Records from a data collection:
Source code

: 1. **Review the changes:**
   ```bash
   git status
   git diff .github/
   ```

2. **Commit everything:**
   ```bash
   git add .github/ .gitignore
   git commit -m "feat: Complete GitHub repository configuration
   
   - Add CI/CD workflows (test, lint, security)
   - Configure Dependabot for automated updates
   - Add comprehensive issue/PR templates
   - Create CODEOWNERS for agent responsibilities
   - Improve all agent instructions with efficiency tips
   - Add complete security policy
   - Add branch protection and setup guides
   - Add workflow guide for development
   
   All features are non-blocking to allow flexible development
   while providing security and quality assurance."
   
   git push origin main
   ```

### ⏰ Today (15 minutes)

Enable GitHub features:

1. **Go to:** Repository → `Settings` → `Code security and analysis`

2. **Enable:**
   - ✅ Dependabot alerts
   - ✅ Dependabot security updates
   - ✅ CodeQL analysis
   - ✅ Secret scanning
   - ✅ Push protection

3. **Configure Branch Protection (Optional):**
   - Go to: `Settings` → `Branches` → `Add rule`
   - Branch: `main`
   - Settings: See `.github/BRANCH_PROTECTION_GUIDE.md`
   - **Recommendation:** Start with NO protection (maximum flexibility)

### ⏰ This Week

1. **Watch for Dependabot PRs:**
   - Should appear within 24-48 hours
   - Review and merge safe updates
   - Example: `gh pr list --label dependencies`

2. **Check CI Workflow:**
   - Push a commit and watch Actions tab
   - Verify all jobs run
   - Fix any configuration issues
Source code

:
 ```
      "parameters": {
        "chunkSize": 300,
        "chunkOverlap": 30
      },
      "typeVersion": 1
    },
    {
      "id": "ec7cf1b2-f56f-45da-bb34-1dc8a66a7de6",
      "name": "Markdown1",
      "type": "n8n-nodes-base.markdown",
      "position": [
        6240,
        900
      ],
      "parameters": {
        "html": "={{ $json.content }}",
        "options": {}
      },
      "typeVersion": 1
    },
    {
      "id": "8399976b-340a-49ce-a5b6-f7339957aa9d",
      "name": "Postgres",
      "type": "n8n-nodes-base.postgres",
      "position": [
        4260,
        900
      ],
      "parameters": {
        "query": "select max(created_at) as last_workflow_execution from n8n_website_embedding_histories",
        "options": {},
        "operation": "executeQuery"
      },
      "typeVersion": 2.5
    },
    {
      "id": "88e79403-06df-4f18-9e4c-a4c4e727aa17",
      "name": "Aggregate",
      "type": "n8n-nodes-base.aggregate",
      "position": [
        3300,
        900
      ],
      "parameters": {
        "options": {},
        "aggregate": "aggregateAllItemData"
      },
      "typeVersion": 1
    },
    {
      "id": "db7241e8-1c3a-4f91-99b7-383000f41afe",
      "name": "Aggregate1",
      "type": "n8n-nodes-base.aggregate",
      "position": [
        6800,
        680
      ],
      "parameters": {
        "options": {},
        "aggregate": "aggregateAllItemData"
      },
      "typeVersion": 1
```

ASSIGNED TASK
The entries above must be output exactly, with every line preserved.

WRITTEN RESPONSE
Source code

: 1. **Review the changes:**
   ```bash
   git status
   git diff .github/
   ```

2. **Commit everything:**
   ```bash
   git add .github/ .gitignore
   git commit -m "feat: Complete GitHub repository configuration
   
   - Add CI/CD workflows (test, lint, security)
   - Configure Dependabot for automated updates
   - Add comprehensive issue/PR templates
   - Create CODEOWNERS for agent responsibilities
   - Improve all agent instructions with efficiency tips
   - Add complete security policy
   - Add branch protection and setup guides
   - Add workflow guide for development
   
   All features are non-blocking to allow flexible development
   while providing security and quality assurance."
   
   git push origin main
   ```

### ⏰ Today (15 minutes)

Enable GitHub features:

1. **Go to:** Repository → `Settings` → `Code security and analysis`

2. **Enable:**
   - ✅ Dependabot alerts
   - ✅ Dependabot security updates
   - ✅ CodeQL analysis
   - ✅ Secret scanning
   - ✅ Push protection

3. **Configure Branch Protection (Optional):**
   - Go to: `Settings` → `Branches` → `Add rule`
   - Branch: `main`
   - Settings: See `.github/BRANCH_PROTECTION_GUIDE.md`
   - **Recommendation:** Start with NO protection (maximum flexibility)

### ⏰ This Week

1. **Watch for Dependabot PRs:**
   - Should appear within 24-48 hours
   - Review and merge safe updates
   - Example: `gh pr list --label dependencies`

2. **Check CI Workflow:**
   - Push a commit and watch Actions tab
   - Verify all jobs run
   - Fix any configuration issues
Source code

:
 ```
      "parameters": {
        "chunkSize": 300,
        "chunkOverlap": 30
      },
      "typeVersion": 1
    },
    {
      "id": "ec7cf1b2-f56f-45da-bb34-1dc8a66a7de6",
      "name": "Markdown1",
      "type": "n8n-nodes-base.markdown",
      "position": [
        6240,
        900
      ],
      "parameters": {
        "html": "={{ $json.content }}",
        "options": {}
      },
      "typeVersion": 1
    },
    {
      "id": "8399976b-340a-49ce-a5b6-f7339957aa9d",
      "name": "Postgres",
      "type": "n8n-nodes-base.postgres",
      "position": [
        4260,
        900
      ],
      "parameters": {
        "query": "select max(created_at) as last_workflow_execution from n8n_website_embedding_histories",
        "options": {},
        "operation": "executeQuery"
      },
      "typeVersion": 2.5
    },
    {
      "id": "88e79403-06df-4f18-9e4c-a4c4e727aa17",
      "name": "Aggregate",
      "type": "n8n-nodes-base.aggregate",
      "position": [
        3300,
        900
      ],
      "parameters": {
        "options": {},
        "aggregate": "aggregateAllItemData"
      },
      "typeVersion": 1
    },
    {
      "id": "db7241e8-1c3a-4f91-99b7-383000f41afe",
      "name": "Aggregate1",
      "type": "n8n-nodes-base.aggregate",
      "position": [
        6800,
        680
      ],
      "parameters": {
        "options": {},
        "aggregate": "aggregateAllItemData"
      },
      "typeVersion": 1
```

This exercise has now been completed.